Currently, "mmap.flush()" does a synchronous write to the backend file. The call will wait until data is actually flushed to disk, because internally it is doing a "msync(MS_SYNC)".

But the value of "mmap.flush()" is to synchronize file and memory. You don't need a synchronous write in the general case.

I propose to add an optional keyword parameter with default value "SYNC" (compatibility) but that can be "ASYNC", "INVALIDATE" (can be "SYNC|INVALIDATE" and "ASYNC|INVALIDATE" too).

I am talking about UNIX MMAP. No idea about Windows.

Check "man msync" for useful cases.

79528080-9d85-4d18-8a2a-8b1f07640dd7 commented 11 years ago

I propose to add an optional keyword parameter with default value "SYNC" (compatibility) but that can be "ASYNC", "INVALIDATE" (can be "SYNC|INVALIDATE" and "ASYNC|INVALIDATE" too).

AFAICT it's mostly useless on a modern OS. MS_INVALIDATE is a no-op on systems with merged VM-buffer cache, i.e. it's not needed for mmap() to reflect write() and vice-versa.

So nothing's normally needed to "synchronize file and memory".

As for MS_ASYNC, it actually doesn't do anything at all on recent OS, e.g. it's a no-op on Linux since a couple years, since modified pages will be written back as part of the normal writeback process.

The only thing a user might actually need for an mmap object is to make sure data is actually committed to disk, and MS_SYNC covers this.

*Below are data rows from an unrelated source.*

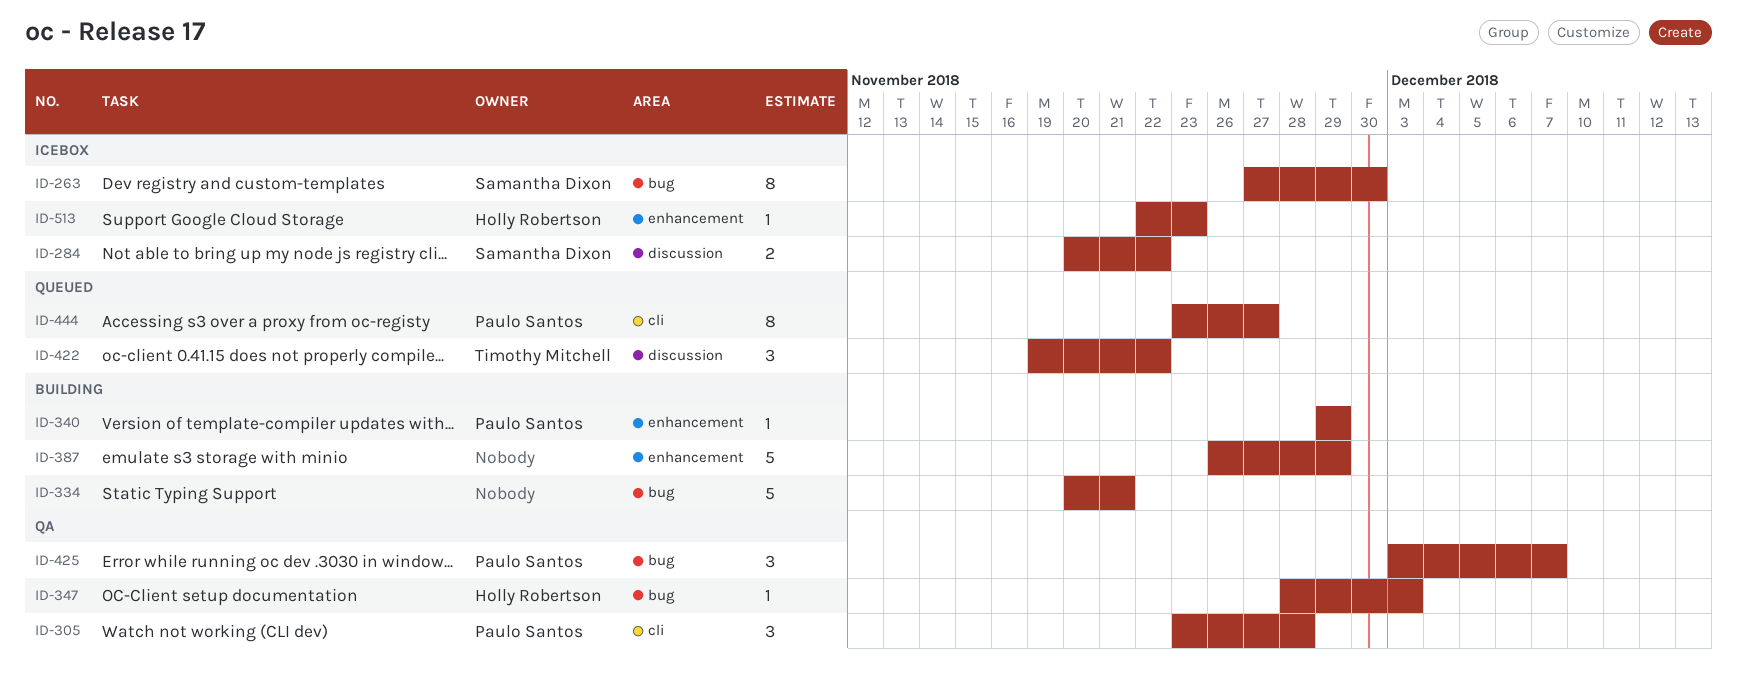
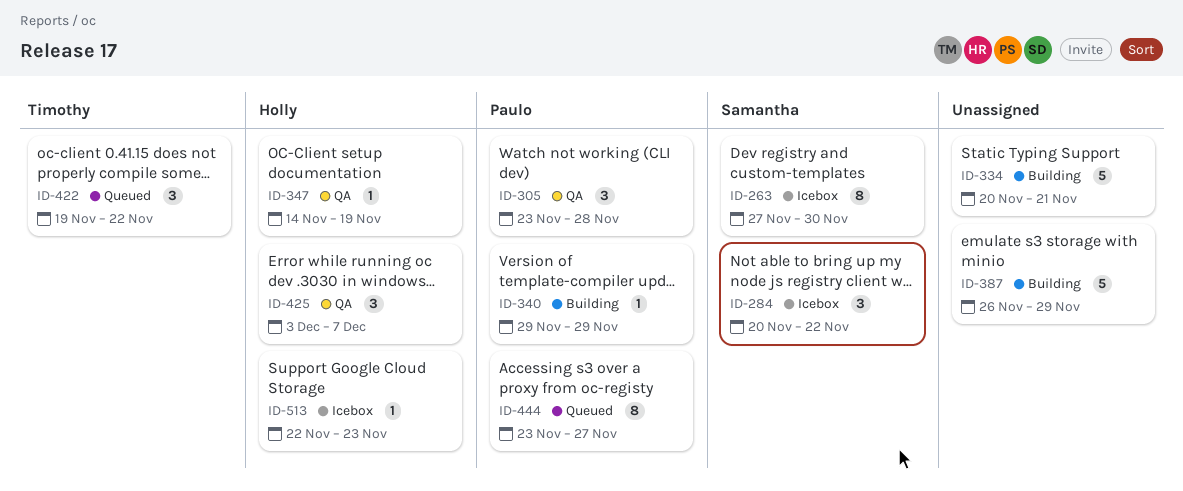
ID-284, estimate: 2 -> 3
ID-347, start: Nov 28 -> Nov 14
ID-347, due: Dec 3 -> Nov 19
ID-425, owner: Paulo Santos -> Holly Robertson

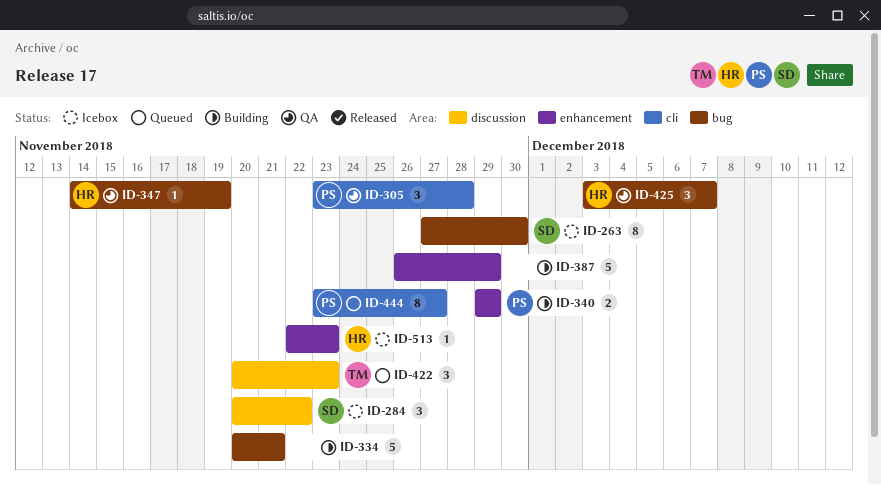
ID-340, estimate: 1 -> 2
ID-422, start: Nov 19 -> Nov 20
ID-422, due: Nov 22 -> Nov 23

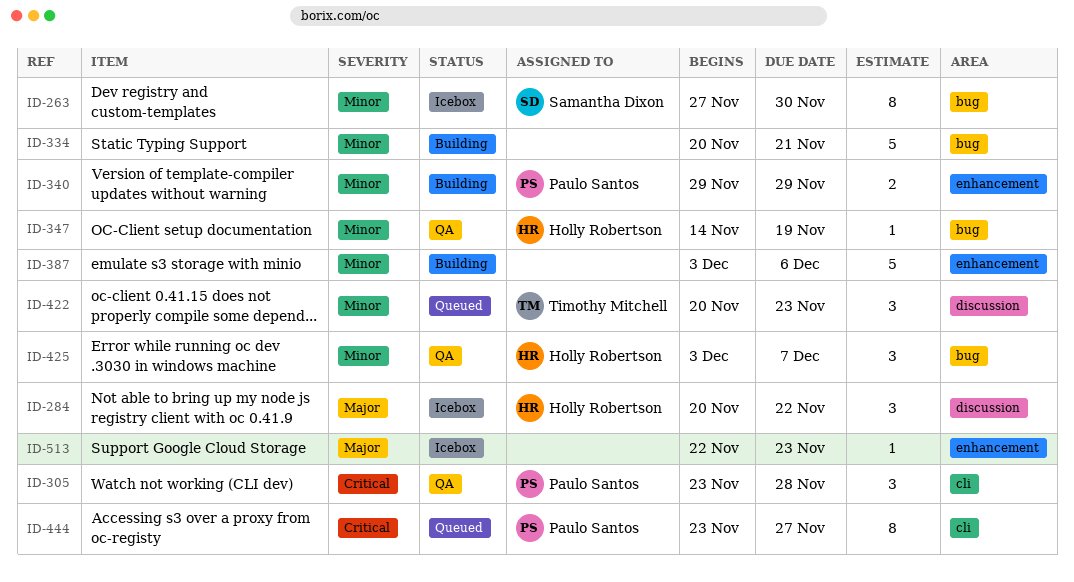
ID-284, owner: Samantha Dixon -> Holly Robertson
ID-387, start: Nov 26 -> Dec 3
ID-387, due: Nov 29 -> Dec 6
ID-513, owner: Holly Robertson -> none

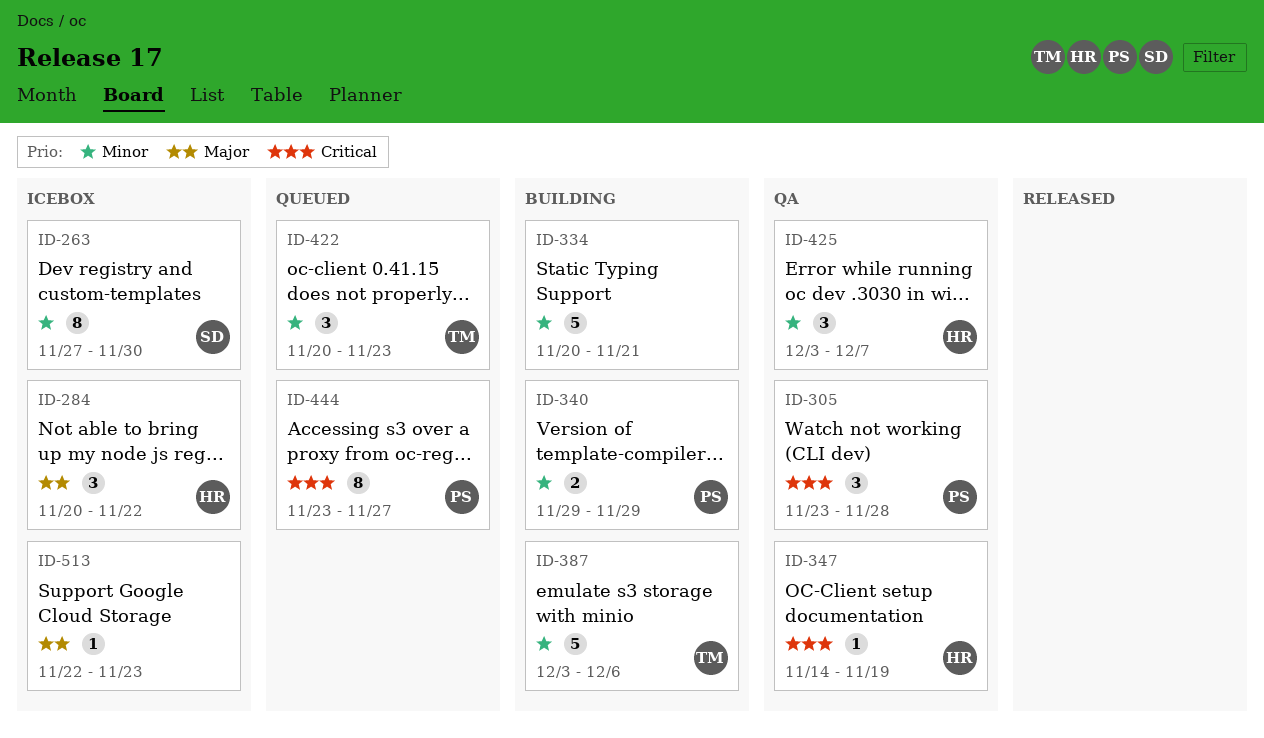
ID-347, priority: Minor -> Critical
ID-387, owner: none -> Timothy Mitchell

See e.g. this post by Andrew Morton: http://thread.gmane.org/gmane.linux.kernel/1312660

jcea commented 11 years ago

Depending of a concrete OS implementation is not good. Linux is not the only OS out there, and I have very old machines in production yet:

""" # uname -a Linux colquide.XXXX.es 2.4.37 #4 Fri Dec 12 01:10:45 CET 2008 i686 unknown """

I have been hit by the VM/file cache split in the past. Portability is important.

Anyway, the Python "mmap" manual says that "mmap.flush()" is needed to be sure that you are not going to "lose" changes you made in the mmap. On "modern" OSs it is not actually needed, as you say, and the performance hit is important enough for me to investigate and write this enhancement proposal :).